È l’8 marzo e ci siamo dimenticati delle donne afgane.

Le donne afghane vivono in condizioni estremamente difficili, soggette a restrizioni severe imposte dal regime dei talebani

È l'8 marzo e ci siamo dimenticati delle donne afgane.

Sono trascorsi quasi due anni dall’inaspettato ritorno dei talebani al potere in Afghanistan, mettendo fine a due decenni di guerra e riportando il paese esattamente allo stesso punto di partenza. La decisione degli Stati Uniti di ritirare le loro truppe dall’Afghanistan ha aperto la strada al rapido avanzare dei talebani, che in pochi giorni hanno occupato Kabul e proclamato la nascita dell’Emirato Islamico dell’Afghanistan.
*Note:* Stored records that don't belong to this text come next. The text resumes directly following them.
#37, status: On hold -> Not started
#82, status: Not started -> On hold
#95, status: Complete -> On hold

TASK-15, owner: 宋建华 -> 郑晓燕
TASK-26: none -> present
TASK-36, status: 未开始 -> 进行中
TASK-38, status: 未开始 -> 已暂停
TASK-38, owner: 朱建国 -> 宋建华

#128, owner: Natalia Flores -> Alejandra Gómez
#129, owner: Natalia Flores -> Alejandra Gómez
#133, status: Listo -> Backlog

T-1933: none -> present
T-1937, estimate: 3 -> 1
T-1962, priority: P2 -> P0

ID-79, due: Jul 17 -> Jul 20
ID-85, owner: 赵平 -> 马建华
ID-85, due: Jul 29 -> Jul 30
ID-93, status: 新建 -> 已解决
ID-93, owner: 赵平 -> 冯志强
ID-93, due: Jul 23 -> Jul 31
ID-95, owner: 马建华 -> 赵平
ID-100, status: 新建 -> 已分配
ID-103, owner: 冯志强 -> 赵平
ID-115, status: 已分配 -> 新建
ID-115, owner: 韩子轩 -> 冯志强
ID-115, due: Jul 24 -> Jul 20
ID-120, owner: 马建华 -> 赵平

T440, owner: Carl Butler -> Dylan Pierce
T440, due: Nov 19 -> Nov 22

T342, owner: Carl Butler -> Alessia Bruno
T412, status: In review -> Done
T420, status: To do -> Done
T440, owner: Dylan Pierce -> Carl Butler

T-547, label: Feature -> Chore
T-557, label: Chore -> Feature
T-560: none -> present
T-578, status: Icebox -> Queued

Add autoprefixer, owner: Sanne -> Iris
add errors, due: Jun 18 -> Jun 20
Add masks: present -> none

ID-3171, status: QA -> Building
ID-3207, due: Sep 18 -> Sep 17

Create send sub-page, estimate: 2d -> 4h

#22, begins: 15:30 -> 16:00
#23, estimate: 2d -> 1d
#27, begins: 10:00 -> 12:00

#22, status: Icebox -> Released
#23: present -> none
È l’8 marzo e ci siamo dimenticati delle donne afgane

Le immagini delle persone disperate che cercavano di fuggire dal paese rimarranno nella memoria di molti. Molte si sono aggrappate ai carrelli degli aerei in partenza, sperando di trovare una via di fuga, solo per precipitare tragicamente a terra una volta che gli aerei hanno preso quota. Ancora più commoventi sono state le immagini delle madri che chiedevano ai soldati di portare via i loro bambini con loro.

Per alcune settimane, l’attenzione del mondo è stata concentrata sul dramma dell’Afghanistan, con particolare enfasi sulle condizioni delle donne sotto il regime dei talebani. Si prometteva che non ci saremmo dimenticati, eppure sembra che sia esattamente ciò che è accaduto. Sono passati quasi due anni e nessuna voce tra politici, influencer e opinionisti si è alzata per ricordare il dramma che milioni di donne afghane continuano a vivere ogni giorno. Ancora peggio, pochissimi sono stati gli interventi concreti a loro favore.

L’emancipazione femminile sembra interessare solo i Paesi del cosiddetto “primo mondo”

Le donne afghane vivono in condizioni estremamente difficili, soggette a restrizioni severe imposte dal regime dei talebani. Non possono mostrarsi in pubblico da sole e devono sempre tenere coperto il volto. Le bambine oltre i 12 anni di età sono spesso costrette a interrompere gli studi. Il fondamentalismo islamico dei talebani ha creato una sorta di “apartheid di genere”, escludendo le donne dalla vita pubblica e imponendo una segregazione di genere.

Nonostante l’indignazione iniziale della comunità internazionale, il mondo sembra essersi dimenticato delle donne afghane, lasciandole sole a fronteggiare una situazione sempre più disperata. È un segno preoccupante che il progresso dell’emancipazione femminile sembri interessare solo ai Paesi del cosiddetto “primo mondo”. Tuttavia, l’unica speranza risiede nelle stesse donne afghane, che, nonostante l’abbandono da parte nostra, continuano a lottare per resistere.